§ **Your assignment**: Could you restate, exactly and with nothing added, the lines from the start of the data through the line that holds "Men det finns", leaving the pictures out?

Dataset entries
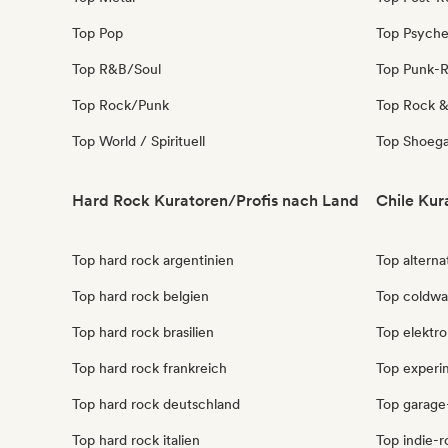
Top Pop
Top Psyche
Top R&B/Soul
Top Punk-
Top Rock/Punk
Top Rock & 
Top World / Spirituell
Top Shoeg
Hard Rock Kuratoren/Profis nach Land
Chile Kur
Top hard rock argentinien
Top alterna
Top hard rock belgien
Top coldwa
Top hard rock brasilien
Top elektro
Top hard rock frankreich
Top experim
Top hard rock deutschland
Top garage
Top hard rock italien
Top indie-r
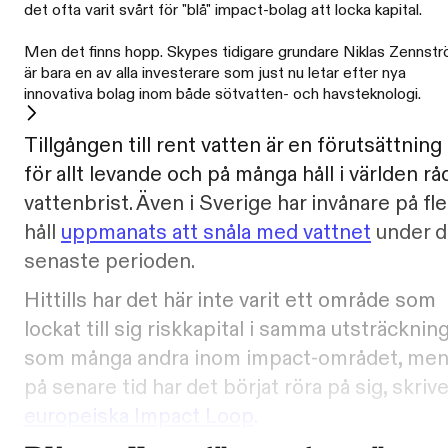
det ofta varit svårt för "blå" impact-bolag att locka kapital.
Men det finns hopp. Skypes tidigare grundare Niklas Zennst
är bara en av alla investerare som just nu letar efter nya
innovativa bolag inom både sötvatten- och havsteknologi.
Tillgången till rent vatten är en förutsättning
för allt levande och på många håll i världen rå
vattenbrist. Även i Sverige har invånare på fle
håll
uppmanats att snåla med vattnet
under 
senaste perioden.
Hittills har det här inte varit ett område som
lockat till sig riskkapital i samma utsträcknin
som många andra inom impact-området, me
på senare tid har det börjat röra på sig, skrive
europeiska Impact Loop
.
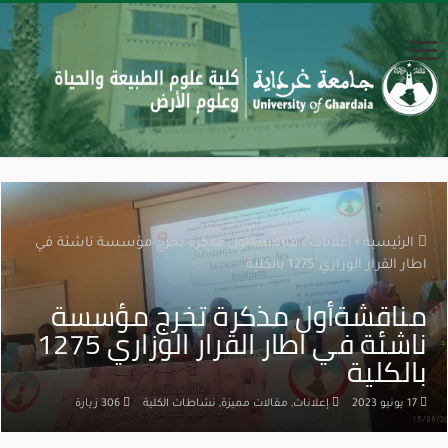
الرئيسية
›
إعلانات
›
مناقشةأول مذكرة تخرج مؤسسة ناشئة في
اطار القرار الوزاري 1275 بالكلية
مناقشةأول مذكرة تخرج مؤسسة
ناشئة في اطار القرار الوزاري 1275
بالكلية
17 يونيو 2023
إعلانات
,
مقالات مميزة
,
نشاطات الكلية
306 زيارة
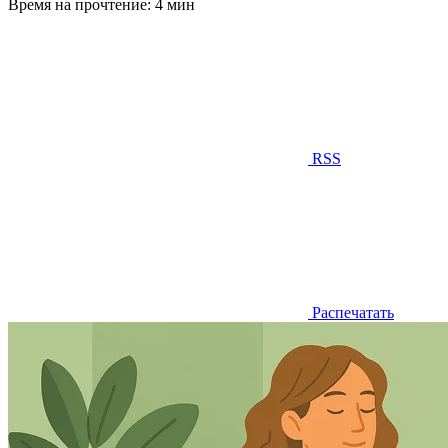
Время на прочтение:
4 мин
RSS
Распечатать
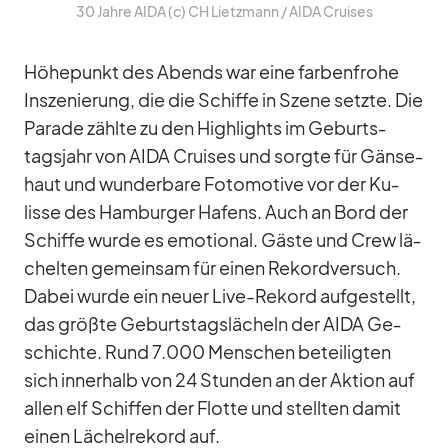
30 Jahre AIDA (c) CH Lietz­mann /​ AIDA Crui­ses
Hö­he­punkt des Abends war eine far­ben­frohe
In­sze­nie­rung, die die Schiffe in Szene setzte. Die
Pa­rade zählte zu den High­lights im Ge­burts­
tags­jahr von AIDA Crui­ses und sorgte für Gän­se­
haut und wun­der­bare Fo­to­mo­tive vor der Ku­
lisse des Ham­bur­ger Ha­fens. Auch an Bord der
Schiffe wurde es emo­tio­nal. Gäste und Crew lä­
chel­ten ge­mein­sam für ei­nen Re­kord­ver­such.
Da­bei wurde ein neuer Live-Re­kord auf­ge­stellt,
das größte Ge­burts­tags­lä­cheln der AIDA Ge­
schichte. Rund 7.000 Men­schen be­tei­lig­ten
sich in­ner­halb von 24 Stun­den an der Ak­tion auf
al­len elf Schif­fen der Flotte und stell­ten da­mit
ei­nen Lä­chel­re­kord auf.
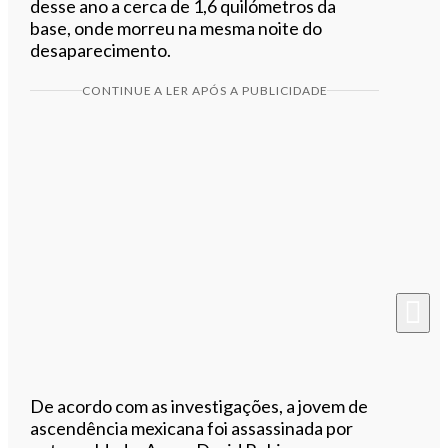
desse ano a cerca de 1,6 quilómetros da
base, onde morreu na mesma noite do
desaparecimento.
CONTINUE A LER APÓS A PUBLICIDADE
De acordo com as investigações, a jovem de
ascendência mexicana foi assassinada por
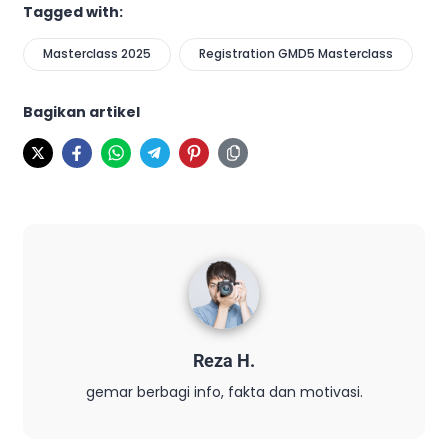
Tagged with:
Masterclass 2025
Registration GMD5 Masterclass
Bagikan artikel
Reza H.
gemar berbagi info, fakta dan motivasi.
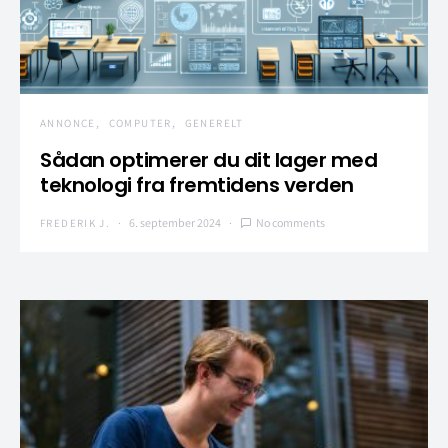
ANNONCE
COMPUTER
GENERELT
Sådan optimerer du dit lager med
teknologi fra fremtidens verden
6. september 2024
No comments
FREDERIK J.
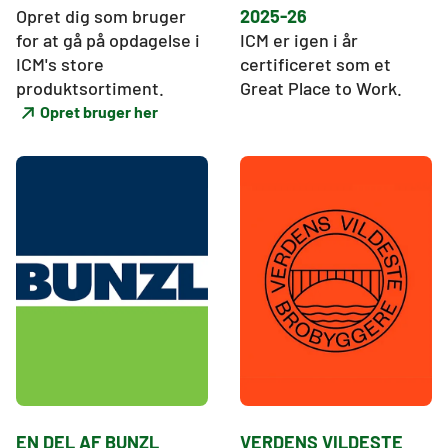
Opret dig som bruger 
2025-26
for at gå på opdagelse i 
ICM er igen i år 
ICM's store 
certificeret som et 
produktsortiment. 
Great Place to Work.
Opret bruger her
EN DEL AF BUNZL
VERDENS VILDESTE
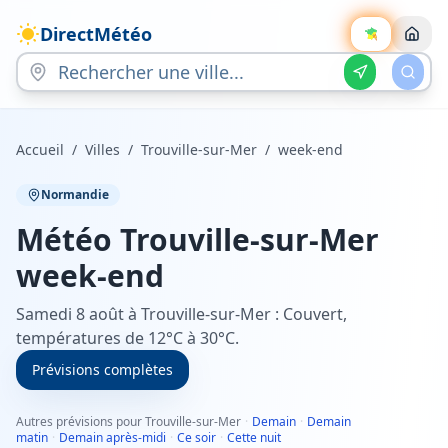
DirectMétéo
Accueil
/
Villes
/
Trouville-sur-Mer
/
week-end
Normandie
Météo
Trouville-sur-Mer
week-end
Samedi 8 août à Trouville-sur-Mer : Couvert,
températures de 12°C à 30°C.
Prévisions complètes
Autres prévisions pour Trouville-sur-Mer
·
Demain
·
Demain
matin
·
Demain après-midi
·
Ce soir
·
Cette nuit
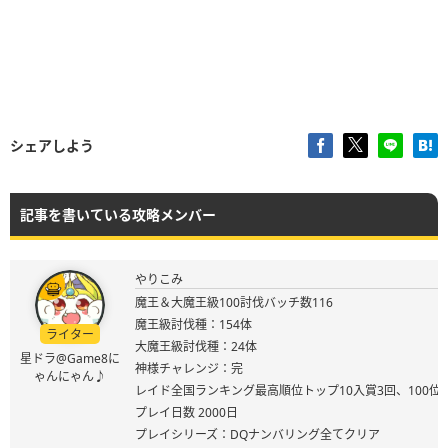
シェアしよう
記事を書いている攻略メンバー
やりこみ
魔王＆大魔王級100討伐バッチ数116
魔王級討伐種：154体
ライター
大魔王級討伐種：24体
星ドラ@Game8に
神様チャレンジ：完
ゃんにゃん♪
レイド全国ランキング最高順位トップ10入賞3回、100位
プレイ日数 2000日
プレイシリーズ：DQナンバリング全てクリア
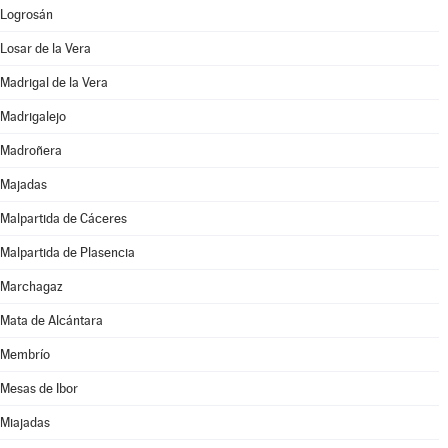
Logrosán
Losar de la Vera
Madrigal de la Vera
Madrigalejo
Madroñera
Majadas
Malpartida de Cáceres
Malpartida de Plasencia
Marchagaz
Mata de Alcántara
Membrío
Mesas de Ibor
Miajadas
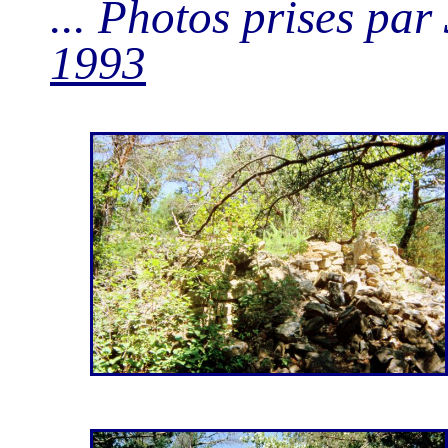
... Photos prises par
1993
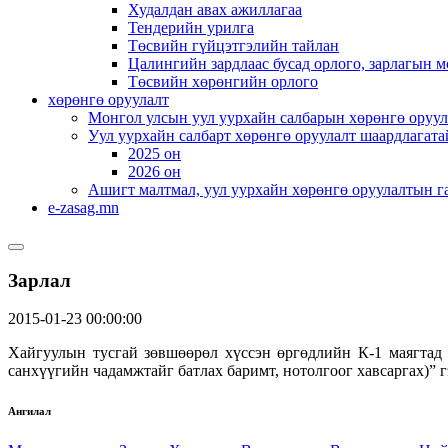
Худалдан авах ажиллагаа
Тендерийн урилга
Төсвийн гүйцэтгэлийн тайлан
Цалингийн зардлаас бусад орлого, зарлагын м
Төсвийн хөрөнгийн орлого
хөрөнгө оруулалт
Монгол улсын уул уурхайн салбарын хөрөнгө оруул
Уул уурхайн салбарт хөрөнгө оруулалт шаардлагата
2025 он
2026 он
Ашигт малтмал, уул уурхайн хөрөнгө оруулалтын г
e-zasag.mn
Зарлал
2015-01-23 00:00:00
Хайгуулын тусгай зөвшөөрөл хүссэн өргөдлийн К-1 маягтад 
санхүүгийн чадамжтайг батлах баримт, нотолгоог хавсаргах)” 
Ангилал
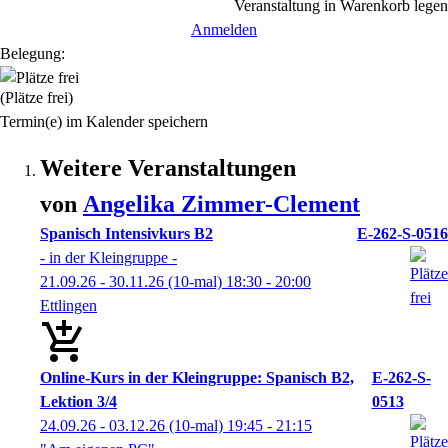
Veranstaltung in Warenkorb legen
Anmelden
Belegung:
(Plätze frei)
Termin(e) im Kalender speichern
Weitere Veranstaltungen
von
Angelika
Zimmer-Clement
Spanisch Intensivkurs B2
E-262-S-0516
- in der Kleingruppe -
21.09.26 - 30.11.26
(10-mal)
18:30
- 20:00
Ettlingen
Online-Kurs in der Kleingruppe: Spanisch B2,
E-262-S-
Lektion 3/4
0513
24.09.26 - 03.12.26
(10-mal)
19:45
- 21:15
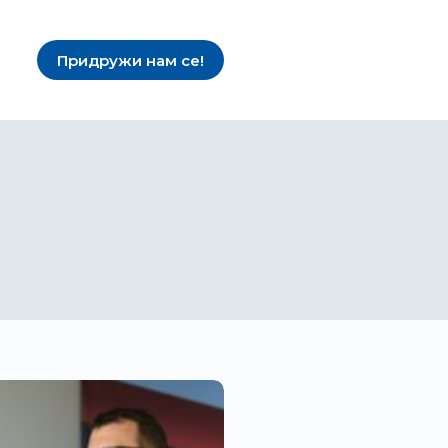
Придружи нам се!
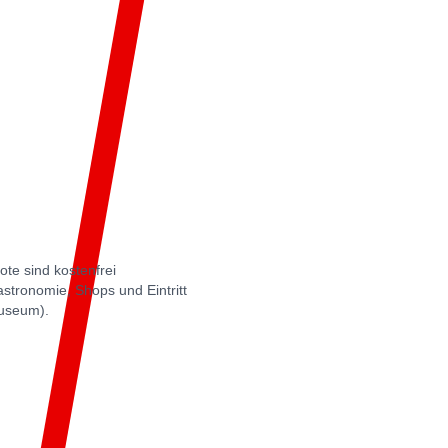
te sind kostenfrei
ronomie, Shops und Eintritt
useum).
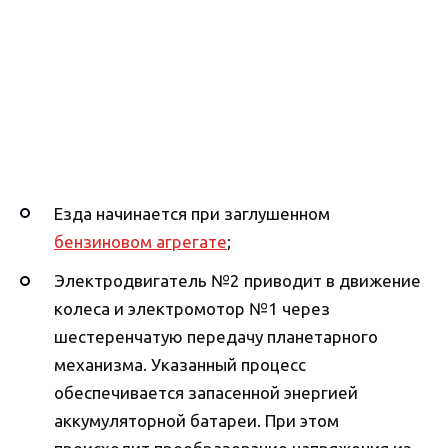
Езда начинается при заглушенном
бензиновом агрегате
;
Электродвигатель №2 приводит в движение
колеса и электромотор №1 через
шестеренчатую передачу планетарного
механизма. Указанный процесс
обеспечивается запасенной энергией
аккумуляторной батареи. При этом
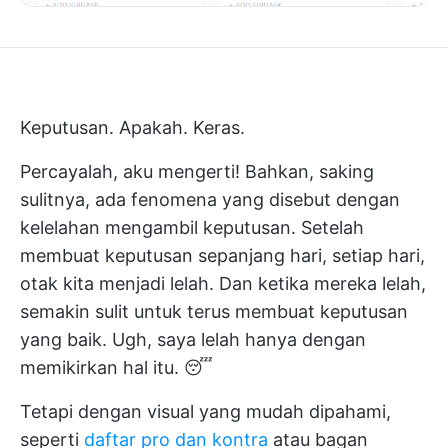
Keputusan. Apakah. Keras.
Percayalah, aku mengerti! Bahkan, saking
sulitnya, ada fenomena yang disebut dengan
kelelahan mengambil keputusan. Setelah
membuat keputusan sepanjang hari, setiap hari,
otak kita menjadi lelah. Dan ketika mereka lelah,
semakin sulit untuk terus membuat keputusan
yang baik. Ugh, saya lelah hanya dengan
memikirkan hal itu. 😴
Tetapi dengan visual yang mudah dipahami,
seperti
daftar pro dan kontra
atau bagan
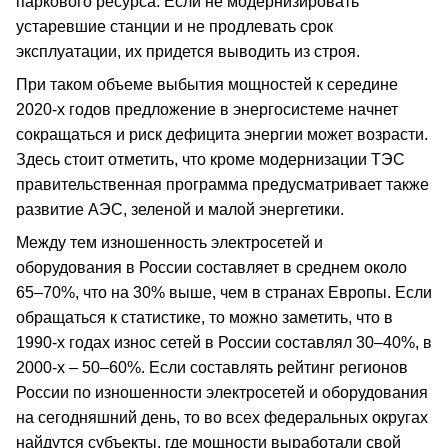
паркового ресурса. Если не модернизировать
устаревшие станции и не продлевать срок
эксплуатации, их придется выводить из строя.
При таком объеме выбытия мощностей к середине
2020-х годов предложение в энергосистеме начнет
сокращаться и риск дефицита энергии может возрасти.
Здесь стоит отметить, что кроме модернизации ТЭС
правительственная программа предусматривает также
развитие АЭС, зеленой и малой энергетики.
Между тем изношенность электросетей и
оборудования в России составляет в среднем около
65–70%, что на 30% выше, чем в странах Европы. Если
обращаться к статистике, то можно заметить, что в
1990-х годах износ сетей в России составлял 30–40%, в
2000-х – 50–60%. Если составлять рейтинг регионов
России по изношенности электросетей и оборудования
на сегодняшний день, то во всех федеральных округах
найдутся субъекты, где мощности выработали свой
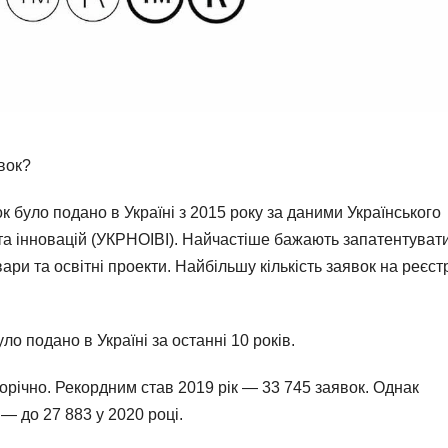
явок?
к було подано в Україні з 2015 року за даними Українського
 та інновацій (УКРНОІВІ). Найчастіше бажають запатентуват
ари та освітні проекти. Найбільшу кількість заявок на реєст
о подано в Україні за останні 10 років.
щорічно. Рекордним став 2019 рік — 33 745 заявок. Однак
— до 27 883 у 2020 році.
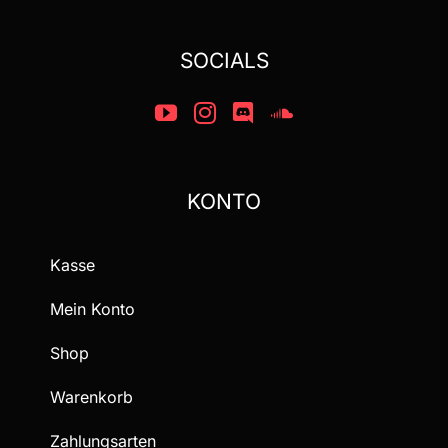
SOCIALS
KONTO
Kasse
Mein Konto
Shop
Warenkorb
Zahlungsarten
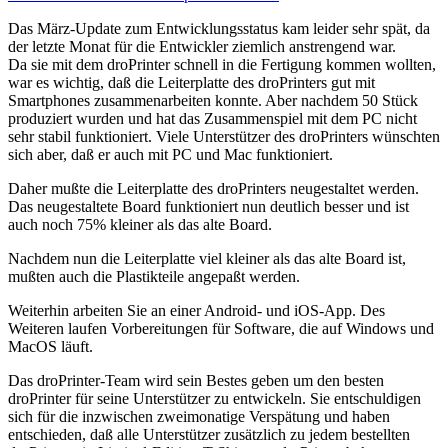
Das März-Update zum Entwicklungsstatus kam leider sehr spät, da
der letzte Monat für die Entwickler ziemlich anstrengend war.
Da sie mit dem droPrinter schnell in die Fertigung kommen wollten,
war es wichtig, daß die Leiterplatte des droPrinters gut mit
Smartphones zusammenarbeiten konnte. Aber nachdem 50 Stück
produziert wurden und hat das Zusammenspiel mit dem PC nicht
sehr stabil funktioniert. Viele Unterstützer des droPrinters wünschten
sich aber, daß er auch mit PC und Mac funktioniert.
Daher mußte die Leiterplatte des droPrinters neugestaltet werden.
Das neugestaltete Board funktioniert nun deutlich besser und ist
auch noch 75% kleiner als das alte Board.
Nachdem nun die Leiterplatte viel kleiner als das alte Board ist,
mußten auch die Plastikteile angepaßt werden.
Weiterhin arbeiten Sie an einer Android- und iOS-App. Des
Weiteren laufen Vorbereitungen für Software, die auf Windows und
MacOS läuft.
Das droPrinter-Team wird sein Bestes geben um den besten
droPrinter für seine Unterstützer zu entwickeln. Sie entschuldigen
sich für die inzwischen zweimonatige Verspätung und haben
entschieden, daß alle Unterstützer zusätzlich zu jedem bestellten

§ **Solved problem**:
Top Pop
Top Psyche
Top R&B/Soul
Top Punk-
Top Rock/Punk
Top Rock & 
Top World / Spirituell
Top Shoeg
Hard Rock Kuratoren/Profis nach Land
Chile Kur
Top hard rock argentinien
Top alterna
Top hard rock belgien
Top coldwa
Top hard rock brasilien
Top elektro
Top hard rock frankreich
Top experim
Top hard rock deutschland
Top garage
Top hard rock italien
Top indie-r
det ofta varit svårt för "blå" impact-bolag att locka kapital.
Men det finns hopp. Skypes tidigare grundare Niklas Zennst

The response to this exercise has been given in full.